**What is required**
Each record is to be copied exactly as written.
********
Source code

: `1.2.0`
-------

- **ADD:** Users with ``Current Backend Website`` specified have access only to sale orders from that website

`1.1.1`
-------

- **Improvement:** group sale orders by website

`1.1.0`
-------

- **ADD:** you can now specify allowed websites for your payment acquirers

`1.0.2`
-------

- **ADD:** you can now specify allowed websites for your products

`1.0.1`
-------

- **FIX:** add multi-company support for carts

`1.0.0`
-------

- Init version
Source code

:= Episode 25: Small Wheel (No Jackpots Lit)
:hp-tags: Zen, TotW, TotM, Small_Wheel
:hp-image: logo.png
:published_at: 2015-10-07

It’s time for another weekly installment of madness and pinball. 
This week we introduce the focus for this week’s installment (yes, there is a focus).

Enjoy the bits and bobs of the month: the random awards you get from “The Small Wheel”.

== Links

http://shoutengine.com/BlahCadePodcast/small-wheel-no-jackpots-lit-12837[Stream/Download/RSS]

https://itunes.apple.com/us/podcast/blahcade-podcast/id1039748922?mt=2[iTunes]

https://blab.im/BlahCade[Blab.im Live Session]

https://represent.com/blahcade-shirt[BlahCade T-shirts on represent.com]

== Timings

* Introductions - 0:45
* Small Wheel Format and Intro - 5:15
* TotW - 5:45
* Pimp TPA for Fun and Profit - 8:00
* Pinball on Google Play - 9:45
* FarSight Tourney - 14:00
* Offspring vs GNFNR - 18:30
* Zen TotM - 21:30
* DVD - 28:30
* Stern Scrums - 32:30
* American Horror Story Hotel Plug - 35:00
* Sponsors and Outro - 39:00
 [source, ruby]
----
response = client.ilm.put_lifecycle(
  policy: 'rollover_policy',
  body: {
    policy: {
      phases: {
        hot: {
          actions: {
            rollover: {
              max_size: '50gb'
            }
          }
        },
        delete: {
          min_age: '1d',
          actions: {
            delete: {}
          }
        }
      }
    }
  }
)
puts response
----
********
**Task response**
Source code

: `1.2.0`
-------

- **ADD:** Users with ``Current Backend Website`` specified have access only to sale orders from that website

`1.1.1`
-------

- **Improvement:** group sale orders by website

`1.1.0`
-------

- **ADD:** you can now specify allowed websites for your payment acquirers

`1.0.2`
-------

- **ADD:** you can now specify allowed websites for your products

`1.0.1`
-------

- **FIX:** add multi-company support for carts

`1.0.0`
-------

- Init version
Source code

:= Episode 25: Small Wheel (No Jackpots Lit)
:hp-tags: Zen, TotW, TotM, Small_Wheel
:hp-image: logo.png
:published_at: 2015-10-07

It’s time for another weekly installment of madness and pinball. 
This week we introduce the focus for this week’s installment (yes, there is a focus).

Enjoy the bits and bobs of the month: the random awards you get from “The Small Wheel”.

== Links

http://shoutengine.com/BlahCadePodcast/small-wheel-no-jackpots-lit-12837[Stream/Download/RSS]

https://itunes.apple.com/us/podcast/blahcade-podcast/id1039748922?mt=2[iTunes]

https://blab.im/BlahCade[Blab.im Live Session]

https://represent.com/blahcade-shirt[BlahCade T-shirts on represent.com]

== Timings

* Introductions - 0:45
* Small Wheel Format and Intro - 5:15
* TotW - 5:45
* Pimp TPA for Fun and Profit - 8:00
* Pinball on Google Play - 9:45
* FarSight Tourney - 14:00
* Offspring vs GNFNR - 18:30
* Zen TotM - 21:30
* DVD - 28:30
* Stern Scrums - 32:30
* American Horror Story Hotel Plug - 35:00
* Sponsors and Outro - 39:00
 [source, ruby]
----
response = client.ilm.put_lifecycle(
  policy: 'rollover_policy',
  body: {
    policy: {
      phases: {
        hot: {
          actions: {
            rollover: {
              max_size: '50gb'
            }
          }
        },
        delete: {
          min_age: '1d',
          actions: {
            delete: {}
          }
        }
      }
    }
  }
)
puts response
----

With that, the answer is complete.